Au-delà, l’IGAS critique une nouvelle fois le contrôle d’effectivité de l’APA (7), qui, selon elle, « doit encore progresser et être conçu comme une partie intégrante d’un contrôle de la qualité des prestations ». En la matière, certains conseils généraux ont développé des outils de contrôle tels que l’échange de fichiers dématérialisés, le chèque emploi-service universel préfinancé ou la télégestion. « Leur déploiement […] mérite d’être développé et soutenu », soulignent les auteurs.
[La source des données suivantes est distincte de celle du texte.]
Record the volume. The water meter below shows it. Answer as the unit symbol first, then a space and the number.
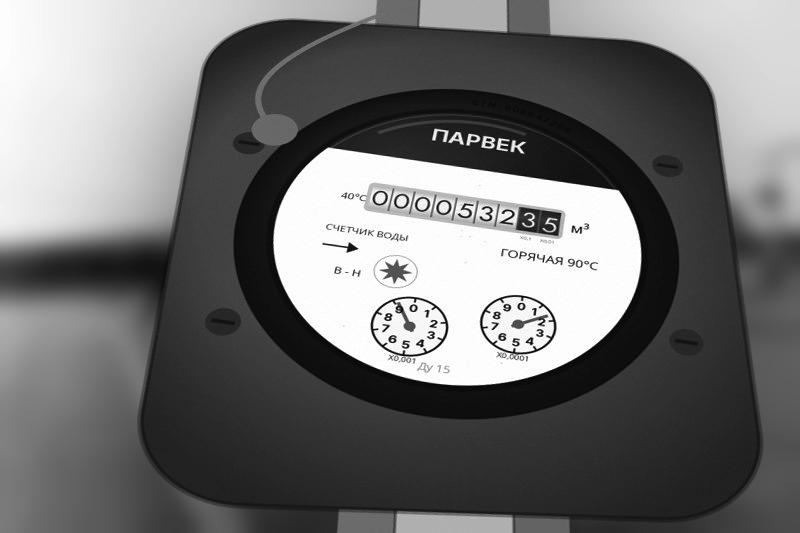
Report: m³ 532.3491
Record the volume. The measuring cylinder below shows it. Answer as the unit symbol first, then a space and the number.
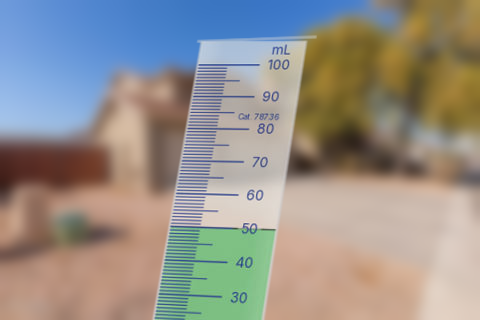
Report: mL 50
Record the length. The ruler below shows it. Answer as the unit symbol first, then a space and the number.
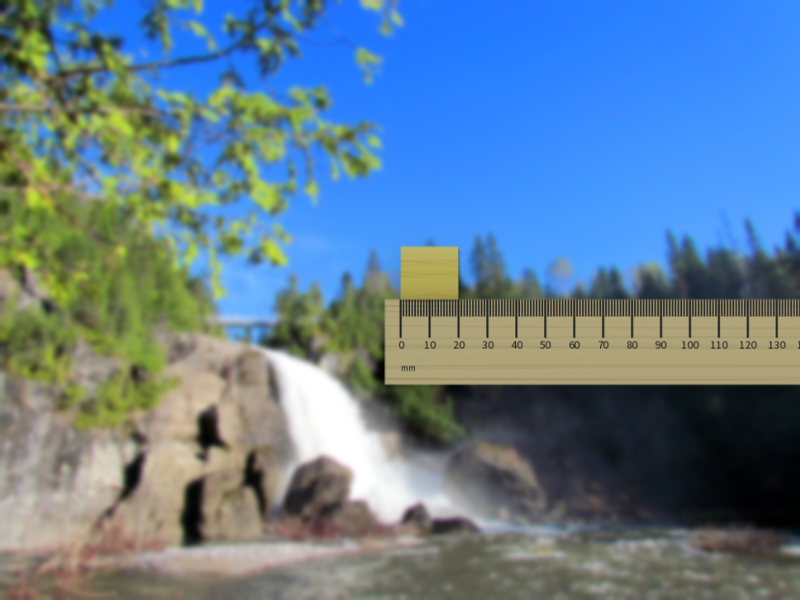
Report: mm 20
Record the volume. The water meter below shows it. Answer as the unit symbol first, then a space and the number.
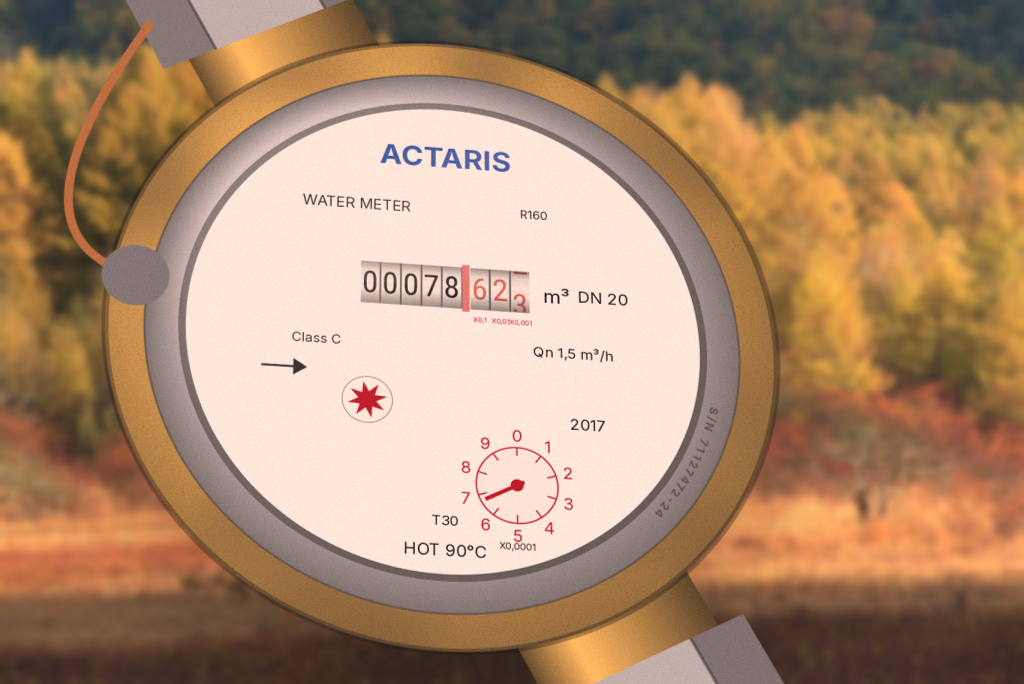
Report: m³ 78.6226
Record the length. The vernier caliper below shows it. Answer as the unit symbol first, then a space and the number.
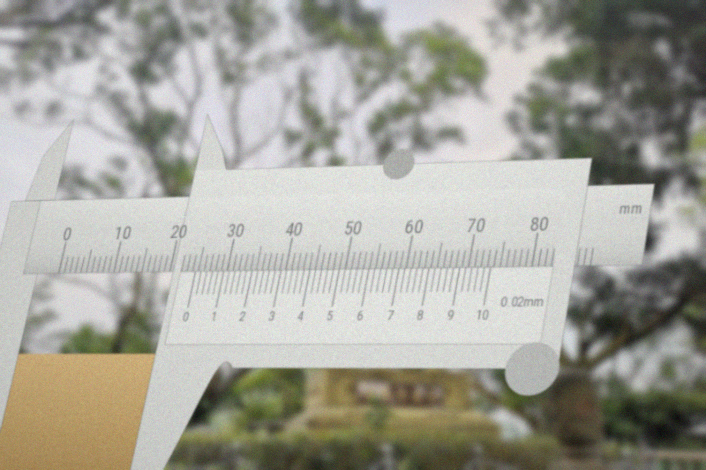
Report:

(1) Mission relative aux questions de tarification et de solvabilisation des services d’aide à domicile en direction des publics fragiles – Octobre 2010 – Disponible sur
(2) Les auteurs rapportent que, selon les professionnels du secteur, « une centaine de structures, représentant 60 000 personnes aidées, se sont déclarées en cessation de paiement […], des chiffres probablement appelés à augmenter en 2010 ». Ajoutant que, fin 2009, plus de 11 500 emplois avaient été détruits.
(3) Par exemple, pour les salariés relevant de la convention collective des organismes d’aide ou de maintien à domicile du 11 mai 1983, à ancienneté identique de dix ans, la différence est de 4 341,12 € par an entre des agents de catégorie A et C pour la rémunération de base.
(4) Dans ce cadre, considèrent les inspections générales, « la signature d’un contrat avec les usagers est de nature à optimiser l’élaboration des plannings et à minimiser les conséquences financières d’événements non prévus qui viennent les bouleverser ».
(5) Dans un rapport de juillet 2009, l’IGAS avait pourtant suggéré de privilégier le régime de l’agrément – Voir ASH n° 2628 du 16-10-09, p. 12.
(7) Dans un précédent rapport, l’IGAS avait déjà critiqué la mauvaise gestion de l’APA – Voir en dernier lieu ASH n° 2674 du 17-09-10, p. 10.